Despite continuing recall woes for Toyota, the automaker spared no expense last night in promoting the launch of the new Lexus CT 200h hybrid car. It's an undeniably hot car, though I admit I'm already a big fan of sport hatches, like the "Saabaru" and the Volvo C30. Celebs showed up in force to promote the car, and watch an entertaining debate on climate change hosted by quirky comedian Sarah Silverman.
First, the celebs who showed up to Skylight West, at 463 10th Avenue: The Daily Green crew got a good look at the Revered Run from Run-DMC (pictured), Zach Braff (ZB4ever!), model Tyson Beckford, some minor stars from the Twilight movies and a couple of dudes from The Daily Show. We heard that Kevin Bacon and wife Kyra Sedgwick were there, but none of us saw them. Good old-fashioned vinyl was spun by Paul Sevigny, who is Chloe Sevigny's older brother.
The main event was an entertaining debate between experienced environmental journalist Amanda Little (author of the recent book Power Trip and global warming skeptic Phelim McAlee (behind the Gore-bashing Not Evil Just Wrong film), moderated by Sarah Silverman. Silverman was hilarious and a spunky moderator, challenging each respondent, following up with intelligent questions, and injecting humor at nearly every turn. It's clear she knows a thing or two about the issues, and was well prepared on current debates around climate science.
Silverman started the raucous debate by asking Little, "Why do you have a problem with the world potentially being like California all the time?...And it will melt all the guns, why are you against that?" Little responded gracefully, answering that her position is the same as ExxonMobile, NASA, the Pope and others, that "The appropriate debate is not whether [climate change] is happening, but what to do about it." Little characterized the fight to address global warming as the "single biggest job creation engine of our time," and she pointed to the Lexus in the back of the room as an example of "an innovation in response."
McAlee criticized Little as a journalist who would agree with oil companies, the Pope, the Pentagon and other powers that be. Silverman quipped to the Irishman, "You're not a fan of the hockey stick graph because you don't have hockey in Ireland, or because you don't like science. Pick one." McAlee responded by saying that climate scientists and their supporters are anti-business and anti-capitalist, and "maybe didn't get along with their mothers."
Little countered, "Ninety percent of U.S. scientists polled say they fully accept the science. You make it seem like it's some fringe [global warming], but that's not true." Silverman chimed in that all the drama around it should be called "Climategate Gate." In regards to the hacked emails that set off so-called Climategate, Little said, "I have no compassion for a scientist who withholds any data, but its such an infinitesimal drop that it can't poison the well." (A British House of Commons committee has just exonerated Professor Phil Jones and the Climatic Research Unit at the University of East Anglia.)

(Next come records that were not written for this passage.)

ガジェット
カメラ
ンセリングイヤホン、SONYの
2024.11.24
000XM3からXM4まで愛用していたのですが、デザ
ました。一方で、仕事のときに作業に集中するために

McAlee made appeals against global warming on behalf of Middle America (he's not even American) and the developing world (which will be most impacted by the effects of global warming, and can most benefit from "leapfrog" technologies like solar and microhydro power). He received quite loud boos from the audience in response. Silverman asked him why he hates polar bears and disdains puppies, and he responded by asking why supposedly left-wing journalists suck up to "billionaires" like Al Gore. Little responded that she didn't think it was really about polar bears, it's about jobs, and creating millions of new ones through investing in clean technologies. Someone in the audience shouted, "Polar bears have jobs too!"
Little said she thought all roads lead to electric cars, and that hybrids are a transitional technology. She admitted that she doesn't win favor from her neighbors in Tennessee for her own Prius. She praised China for their stated commitment to green tech, to which Silverman responded, "For every female body in a dumpster they're going to get a car off the road."
Silverman asked McAlee if it was better to be safe than sorry, to which he responded that environmentalists shouldn't have pressured the ban on DDT, and that "Africa needs more energy, not less." Little responded that Africa needs energy, just not fossil fuels.
Who won the debate? Little, judging by the crowd response, which loudly applauded her and booed McAlee. She also presented more facts and statistics to back up her claims, while McAlee had little to say about climate science itself, instead focusing on broad and philosophical attacks.